A judge is refusing to force the state’s largest electric company to turn over its records of political spending to a utility regulator, at least not yet.
In a new order, Maricopa County Superior Court Judge James Kiley did not address the assertion by Bob Burns that he has powers as a member of the Arizona Corporation Commission to compel the production of documents by Arizona Public Service and parent company Pinnacle West Capital Corp.
But the judge said it is premature for him to rule on Burns’ request that he order the records produced. Instead, he said that Burns first needs to ask the full commission to compel the utility and its parent to produce the documents.
Only after the commission rules on that request, Kiley said, will it be appropriate for him, as a judge, to intercede.
The ruling is at least an interim victory for APS and Pinnacle West who have objected to giving Burns the documents he wants — documents he said will show whether the companies were behind more than $3 million in anonymous donations that led to the 2014 election of Republicans Tom Forese and Doug Little to the commission.

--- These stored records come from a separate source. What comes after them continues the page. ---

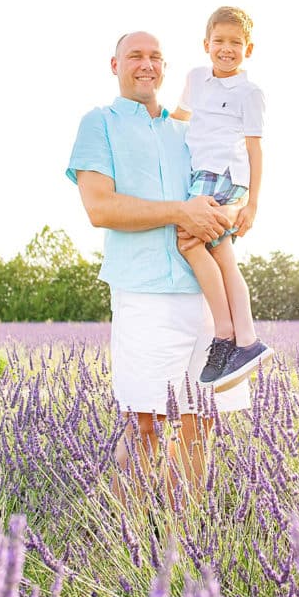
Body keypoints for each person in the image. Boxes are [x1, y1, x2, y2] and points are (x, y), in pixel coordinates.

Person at [66, 31, 251, 499]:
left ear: (165, 68)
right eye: (135, 56)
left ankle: (173, 540)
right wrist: (179, 211)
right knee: (144, 423)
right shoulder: (99, 123)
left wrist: (229, 213)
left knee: (200, 422)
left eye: (155, 57)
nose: (146, 65)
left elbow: (226, 186)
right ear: (115, 65)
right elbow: (99, 208)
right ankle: (120, 544)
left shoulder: (187, 129)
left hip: (205, 298)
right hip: (145, 294)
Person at [170, 6, 274, 393]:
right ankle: (246, 340)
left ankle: (226, 334)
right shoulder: (196, 79)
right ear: (206, 44)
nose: (226, 49)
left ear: (249, 48)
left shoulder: (250, 93)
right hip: (201, 175)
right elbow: (179, 117)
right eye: (220, 42)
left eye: (235, 43)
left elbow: (255, 150)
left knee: (188, 240)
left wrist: (253, 204)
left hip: (224, 176)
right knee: (221, 254)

But Kiley also rebuffed a bid by APS attorney Mary O’Grady to dismiss Burns’ lawsuit outright. Instead, the judge simply put the case on the back burner to see what happens next.
“An order staying these proceedings would respect the commission’s authority to consider enforcement of the subpoenas in the first instance just as much as a dismissal would,” he wrote. Anyway, Kiley said, keeping the case alive would be more efficient for all sides rather than forcing Burns to have to start over again, from scratch, if his plea to his colleagues goes nowhere.
There’s a decent chance that will end up being the case. Other commissioners appear eager to put the whole question of what happened in 2014 in the rear-view mirror.
“His fight with APS is an obsession,” Forese said Tuesday, calling it “misdirected” given everything else going on at the commission, notably the indictment of former regulator Gary Pierce and accusing him of accepting money from the manager of Johnson Utilities in exchange for his vote on some rate-hike matters.
“I haven’t changed my position on this at all,” said Commissioner Andy Tobin, who has opposed Burns’ subpoena efforts. “No one’s been able to convince me of a better argument to agree with Bob.”
Burns, for his part, said he wants to consult with both his attorney and his policy adviser “and find out why my next move is.”
He said he understands why Kiley does not want to intercede, at least not at this point.
“You have to establish a record,” Burns said. But Burns said he remains adamant that he will get the information he wants, sooner or later.
He is specifically questioning how APS and Pinnacle West, which is pretty much wholly dependent on APS customer revenues for its profits, are spending money not only to influence elections but also to hire lobbyists and even charitable contributions.
“I want to know whether it benefits ratepayers and when it benefits the company,” Burns said.
The difference is crucial: Expenses that benefit ratepayers, in general, can be passed along in the form of higher bills; those that do not have to be paid out of shareholder earnings.
Central to the legal dispute are questions about what role Pinnacle West and APS played in that 2014 election.
What is known is that the Free Enterprise Club and Save Our State Now together put $3.2 million into getting Forese and Little elected. What is not known is the source of those funds as the two groups claim their status as “social welfare” organizations exempt them from Arizona laws compelling them to disclose their donors.
APS has repeatedly refused to confirm its role in that election, with a company spokesman saying only that the utility has a right to defend itself against what it saw as unfair charges.
Unable to get donor records from either organization, Burns instead subpoenaed documents from APS and Pinnacle West.
APS, as a regulated utility, did supply some information that Burns dismissed as just “some public records,” things he said the company already files with the commission or that Pinnacle West, as a publicly traded corporation, must make available to the Securities and Exchange Commission.
In a formal opinion last year, Attorney General Mark Brnovich said individual commissioners have the constitutional right to subpoena the records of regulated utilities, like APS.
But O’Grady, in fighting Burns’ demand, contends that power is limited and can be exercised “only in connection with an investigation, inquiry or hearing authorized by the commission.”
The records of Pinnacle West are another question.
Brnovich, in that opinion, said going after the records of affiliated companies not directly regulated by the commission would require the consent of a majority of the five-member commission. And to this point only Burns has shown an interest in doing that.
APS and Pinnacle West were more above-board last year, publicly disclosing putting more than $4 million into the race to ensure the commission remained an all-Republican affair.
That helped Tobin, Boyd Dunn — and Burns. But Pinnacle West CEO Don Brandt said that, even with the public fight with Burns, he found him preferable both Democrats Bill Mundell and Tom Chabin.